A Rolfer (an accredited person who practices the Rolfing® method) seeks to find a personal path alongside their patient. Our job focuses on the reciprocal action of details.
It’s a matter of straightening from the depths of the body so that we are effortlessly upright instead of collapsing over. (The method for straightening in Rolfing® has nothing to do with the typical or classic way of: tightened gluteus, lumbar correction, and chest out, stomach in).
Rolfers not only work with connective tissue but they also work with breathing rhythm and the body’s responses. The balance of the fascial network is re-established by taking advantage of its tendency to keep the shape that is induced upon it from applying kinetic pressure, in other words, a force. A sequence of carefully carried out manipulations in the direction of symmetry and balance restores the length of fibres and tissues, which the architecture of the body so clearly demands.

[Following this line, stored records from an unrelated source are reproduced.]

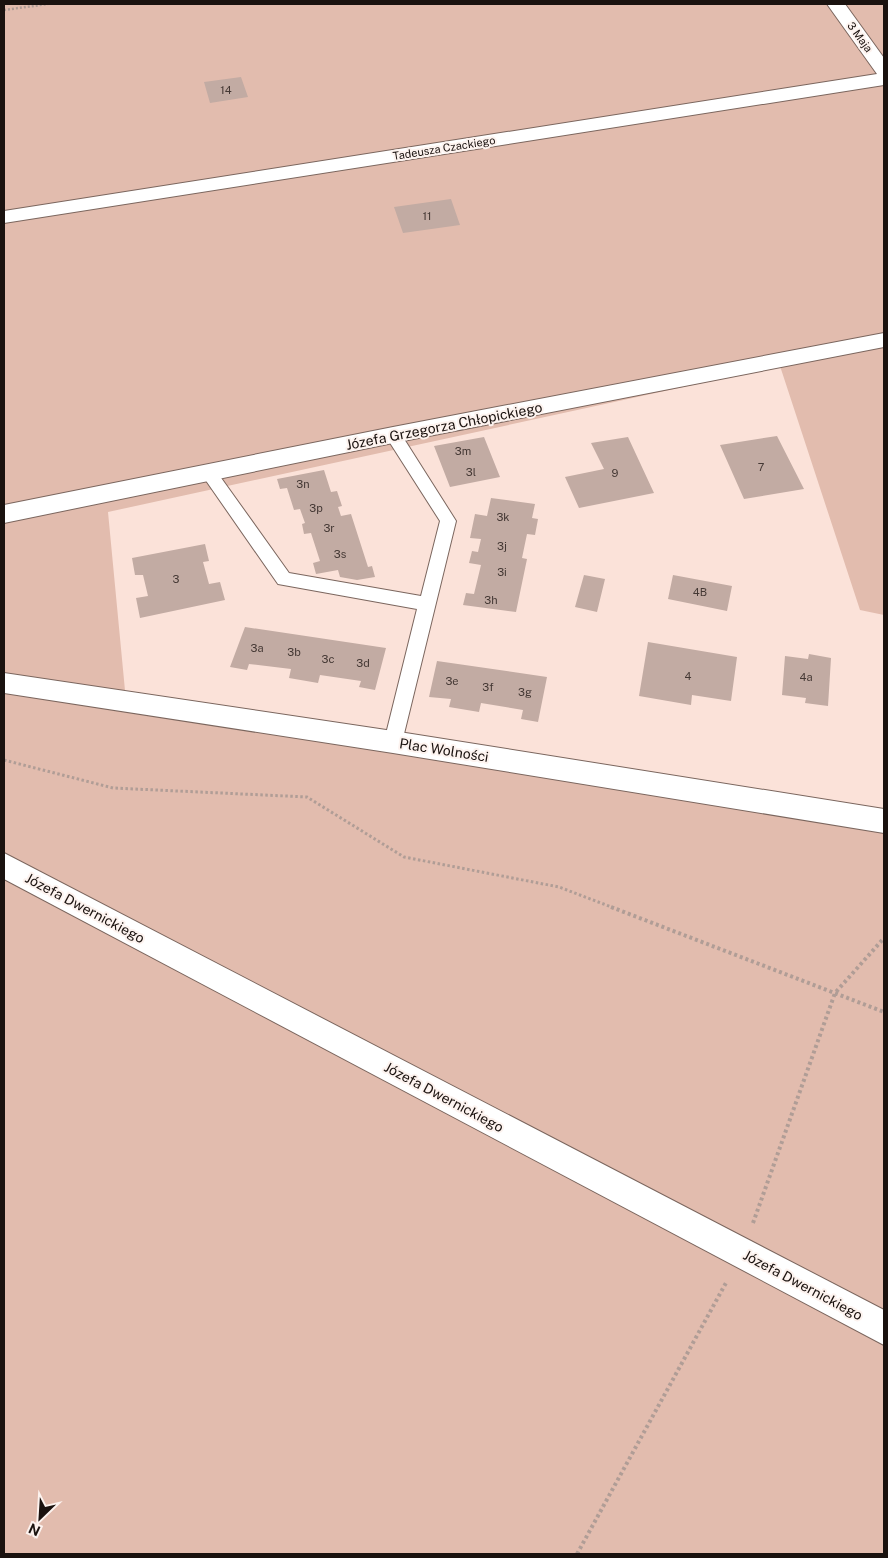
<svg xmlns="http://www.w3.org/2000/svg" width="888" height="1558" viewBox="0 0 888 1558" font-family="'Public Sans',sans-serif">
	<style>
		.green { fill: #e2bcae }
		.building { fill: #c2aba3 }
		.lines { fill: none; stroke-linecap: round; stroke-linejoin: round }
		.lane-casing { stroke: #7b665e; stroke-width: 2 }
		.street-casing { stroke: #7b665e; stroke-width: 2 }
		.path-far2 { stroke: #b09d96; stroke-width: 2.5; stroke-dasharray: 2 2; stroke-linecap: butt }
		.path-far1 { stroke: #b09d96; stroke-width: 3; stroke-dasharray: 2.5 2.5; stroke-linecap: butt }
		.path { stroke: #b09d96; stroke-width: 4; stroke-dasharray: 3 3; stroke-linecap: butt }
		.lane { fill: #fff; fill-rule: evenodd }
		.street { fill: #fff; fill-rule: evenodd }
		.labels { text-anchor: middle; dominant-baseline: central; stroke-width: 4; stroke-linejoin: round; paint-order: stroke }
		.far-street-label { font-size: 11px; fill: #1a120f; stroke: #fdf3ef }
		.number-label { font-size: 11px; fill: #443834 }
		.street-label { font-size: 14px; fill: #1a120f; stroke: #fdf3ef }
	</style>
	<rect width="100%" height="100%" fill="#fbe2d9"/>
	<!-- green -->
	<path class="green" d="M4,4H884V615L860,610L780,366L108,512L126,701L884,821V1554H4Z"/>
	<!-- building -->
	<path class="building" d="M241,77L248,97L210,103L204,82Z
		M451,199L460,225L403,233L394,207Z
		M777,436L804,489L744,499L720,445Z
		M484,437L500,477L450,487L434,446Z
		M628,437L654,493L579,508L565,477L604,469L591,443Z
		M324,470L331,492L337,491L342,506L338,507L341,516L351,514L368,567L372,566L375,577L357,580L340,577L338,570L316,574L313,563L320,561L311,533L304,534L302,524L305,523L300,509L294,510L287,488L280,489L277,479Z
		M491,498L535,504L532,518L538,519L535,535L527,534L522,558L527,559L516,612L463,605L466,593L474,594L481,565L469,563L472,551L478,552L481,539L470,538L475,514L487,516Z
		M205,544L209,561L203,562L209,584L220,582L225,600L140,618L136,598L148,596L143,575H135L132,558Z
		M584,575L605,579L597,612L575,607Z
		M673,575L732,586L727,611L668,599Z
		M245,627L386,648L375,690L359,687L361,681L320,675L318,683L289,678L291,669L249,664L247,670L230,667Z
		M648,642L737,657L731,701L692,695L691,705L639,696Z
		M809,654L831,658L828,706L805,703L806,698L782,695L785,656L808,659Z
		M437,661L547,677L538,722L521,719L523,710L481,703L479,712L449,707L451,699L429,697Z"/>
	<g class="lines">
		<!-- lane casing -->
		<g class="lane-casing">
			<path id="lane" d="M393,429L399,431L456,521L402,742L400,747L393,750L386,747L384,742L417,609L278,584L200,472L202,468L208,466L214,468L289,573L421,596L440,521L385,435L387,431Z"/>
		</g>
		<!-- street casing -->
		<g class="street-casing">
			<path id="street" d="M827,4H845L884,58V85L4,223V211L877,74Z
				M884,333V347L393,443L4,523V505L393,427Z
				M4,673L393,731L884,809V833L393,753L4,693Z
				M4,853L884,1310V1345L4,879Z"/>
		</g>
		<!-- path-far2 -->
		<path class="path-far2" d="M4,10L48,4"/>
		<!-- path-far1 -->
		<path class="path-far1" d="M4,760L113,788L307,797L404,857L559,887L614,908"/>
		<!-- path -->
		<path class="path" d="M611,907L884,1012
			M753,1223L835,993L884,938
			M577,1554L727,1281"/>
		<!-- lane -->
		<use href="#lane" class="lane"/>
		<!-- street -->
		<use href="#street" class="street"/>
	</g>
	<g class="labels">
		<!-- far-street labels -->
		<g class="far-street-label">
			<text transform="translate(860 37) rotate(54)">3 Maja</text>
			<text transform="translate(444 148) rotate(-9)">Tadeusza Czackiego</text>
		</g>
		<!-- number labels -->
		<g class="number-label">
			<text x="226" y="90">14</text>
			<text x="427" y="216">11</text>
			<text x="463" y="451">3m</text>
			<text x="761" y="467">7</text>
			<text x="471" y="472">3l</text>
			<text x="615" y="473">9</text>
			<text x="303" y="484">3n</text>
			<text x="316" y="508">3p</text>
			<text x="503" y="517">3k</text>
			<text x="329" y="528">3r</text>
			<text x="502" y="546">3j</text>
			<text x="340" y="554">3s</text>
			<text x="502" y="572">3i</text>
			<text x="176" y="579">3</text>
			<text x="700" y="592">4B</text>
			<text x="491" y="600">3h</text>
			<text x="257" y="648">3a</text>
			<text x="294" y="652">3b</text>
			<text x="328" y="659">3c</text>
			<text x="363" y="663">3d</text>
			<text x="688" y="676">4</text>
			<text x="806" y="677">4a</text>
			<text x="452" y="681">3e</text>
			<text x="488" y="687">3f</text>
			<text x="525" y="692">3g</text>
		</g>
		<!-- street labels -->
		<g class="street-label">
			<text transform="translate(444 426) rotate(-11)">Józefa Grzegorza Chłopickiego</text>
			<text transform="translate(444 750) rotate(9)">Plac Wolności</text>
			<text transform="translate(85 908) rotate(28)">Józefa Dwernickiego</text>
			<text transform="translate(444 1097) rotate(28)">Józefa Dwernickiego</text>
			<text transform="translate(803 1285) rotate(28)">Józefa Dwernickiego</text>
		</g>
	</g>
	<!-- border -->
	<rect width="888" height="1558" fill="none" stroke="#1a120f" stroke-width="10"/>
	<!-- north arrow -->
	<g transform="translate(40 1518) rotate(205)" stroke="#fdf3ef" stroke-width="4" paint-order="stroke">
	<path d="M0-4L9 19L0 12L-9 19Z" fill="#1a120f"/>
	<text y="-8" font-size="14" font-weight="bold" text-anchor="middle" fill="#1a120f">N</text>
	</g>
</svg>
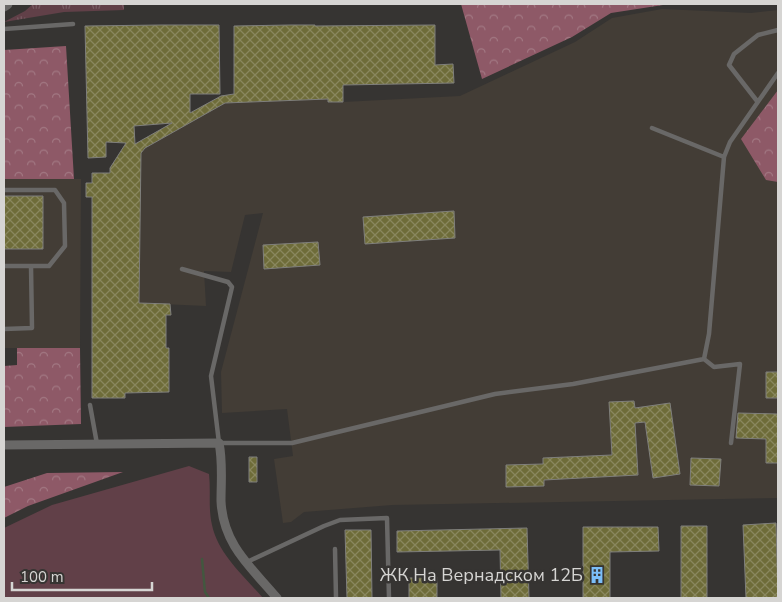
<svg xmlns="http://www.w3.org/2000/svg" width="782" height="602" font-family="'Nunito Sans',sans-serif">
  <style>
    .built { fill: #433d36 }
    .grass { fill: url(#grass-tufts) }
    .forest { fill: url(#forest-crowns) }
    .park { fill: #614048 }
    .lines { fill: none; stroke-linecap: round; stroke-linejoin: round }
    .stream { stroke: #42573f; stroke-width: 2.5 }
    .building { fill: url(#building-cross-hatch); stroke: #7f7f7c; fill-rule: evenodd }
    .service { stroke: #696867; stroke-width: 4.5 }
    .minor { stroke: #696867; stroke-width: 9 }
    .tertiary { stroke: #696867; stroke-width: 11 }
    .labels { text-anchor: middle; stroke-width: 5; stroke-linejoin: round; paint-order: stroke }
    .poi-label { font-size: 18px; fill: #d6d5d3; stroke: #363432; text-anchor: end }
  </style>
  <defs>
    <pattern id="grass-tufts" width="24" height="20" patternUnits="userSpaceOnUse" patternTransform="scale(1.25)"><rect width="24" height="20" fill="#614048"/><path d="M3 7l-1-3M5 7V3M7 7l1-3M15 17l-1-3M17 17v-4M19 17l1-3" fill="none" stroke="#775b62"/></pattern>
    <pattern id="forest-crowns" width="20" height="18" patternUnits="userSpaceOnUse" patternTransform="scale(1.25)"><rect width="20" height="18" fill="#8e5967"/><path d="M2 6a3 3 0 1 1 6 0M12 15a3 3 0 1 1 6 0" fill="none" stroke="#a27883"/></pattern>
    <pattern id="building-cross-hatch" width="8" height="8" patternUnits="userSpaceOnUse" patternTransform="scale(1.25)"><rect width="8" height="8" fill="#6e6c39"/><path d="M0 0l8 8M0 8l8-8" fill="none" stroke="#89875e"/></pattern>
  </defs>
  <rect width="100%" height="100%" fill="#363432"/>
  <!-- built -->
  <path class="built" d="M662 9 751 13 778 10V498L392 505 304 512 291 522 283 523 274 459 293 456 287 409 222 413 221 372 263 213 245 215 231 272 204 271 206 306 139 303 141 153 145 148 225 103 328 99 329 102H343L460 96 575 42 612 18Z
    M4 179H81L80 348H4Z"/>
  <!-- grass -->
  <path class="grass" d="M33 4H124V10L64 12 4 22 25 11Z"/>
  <!-- forest -->
  <path class="forest" d="M461 4H699L663 5 611 13 572 37 482 79Z
    M66 46 74 179H4V50Z
    M778 90V182L766 180 741 139Z
    M17 348H80L81 424 4 427V366L17 365Z
    M123 472 28 506 4 518V487L47 473Z"/>
  <!-- park -->
  <path class="park" d="M189 466 209 474C211 491 208 508 212 525 218 554 244 576 263 598H4V528L52 505Z"/>
  <g class="lines">
    <!-- stream -->
    <path class="stream" d="M202 559 205 592 209 598"/>
  </g>
  <!-- building -->
  <path class="building" d="M161 25H219L220 94H190V113L221 96 234 94V26L291 25H315V26L435 25V65L453 64 454 83 343 85V102H328V99L225 103 145 148 141 153 139 303 170 304 171 315H166V348H169V392L125 393V398H92V197H86V183H92V173H110V168L126 143 106 142V157L88 158 85 26ZM172 123 135 144 134 126Z
    M4 196H43V249H4Z
    M454 211 455 238 365 244 363 217Z
    M318 242 320 265 264 269 263 245Z
    M766 372H778V398H766Z
    M634 401 635 408 670 403 680 474 653 478 645 422 635 423 638 475 544 480V486L506 487V465L543 464V458L612 455 609 402Z
    M738 413 778 414V463H766V439L736 438Z
    M249 457H257V482H249Z
    M691 458 721 459 719 486 690 485Z
    M776 523 778 598H746L743 525Z
    M681 526H707V598H681Z
    M583 527H658L659 551 610 552V598H583Z
    M527 528 529 598H501L500 550 397 552V531Z
    M345 530H371L372 598H347Z
    M437 577V598H409V578Z"/>
  <g class="lines">
    <!-- service -->
    <path class="service" d="M4 29 73 24
      M757 101 729 65 734 54 758 35 778 30
      M652 128 724 157
      M4 190H55L64 203 65 246 49 266H4
      M182 269 228 282 232 287 211 376 219 443H292L495 394 573 384 704 359 709 334 724 157 730 142 778 73
      M4 329 32 328 31 266
      M704 359 714 367 740 364 731 443
      M90 405 97 444
      M335 549 336 598
      M247 562 324 526 340 520 387 518 389 598"/>
    <!-- minor -->
    <path class="minor" d="M4 445 219 443C223 462 221 481 221 501 223 545 251 567 277 598"/>
    <!-- tertiary -->
    <path class="tertiary" d="M4 6 7 4"/>
  </g>
  <!-- icons -->
  <defs>
    <g id="building-bare" transform="scale(1.35)"><path d="M-4-6H4V6H1V3H-1V6H-4ZM-2.5-4.3h1.7v1.8h-1.7ZM.8-4.3h1.7v1.8H.8ZM-2.5-1h1.7V.8h-1.7ZM.8-1h1.7V.8H.8Z" fill="#7bbef8" stroke="#363432" stroke-width="2.5" paint-order="stroke"/></g>
  </defs>
  <g fill-rule="evenodd">
    <use href="#building-bare" x="597" y="575"/>
  </g>
  <g class="labels">
    <!-- poi labels -->
    <g class="poi-label">
      <text x="583" y="581">ЖК На Вернадском 12Б</text>
    </g>
  </g>
  <!-- border -->
  <rect width="782" height="602" fill="none" stroke="#d6d5d3" stroke-width="10"/>
  <!-- scale -->
  <path d="M12 582v8h140v-8" fill="none" stroke="#d6d5d3" stroke-width="2.5"/>
  <text x="20" y="582" font-size="15" fill="#d6d5d3" stroke="#363432" stroke-width="4" paint-order="stroke">100 m</text>
</svg>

In order to do this and avoid temporary results, the set of structures of the body is taken into consideration instead of just working on the injured areas or where symptoms are produced. Rolfers dedicate a part of each session to teaching more economical movements to each individual according to their structure and functionality.
Reading the body and exchanging dialogue is fundamental just as taking a good and personal medical record. A Rolfer is not interested in making superficial changes but rather changes that will give overall order to a person’s totality.
When the body’s segments align properly, this immediately improves the body’s performance.
These changes to the Structure and not just to posture (this is a huge difference with other body techniques) are due to the PLASTICITY of CONNECTIVE TISSUE and, more specifically, the FASCIAS.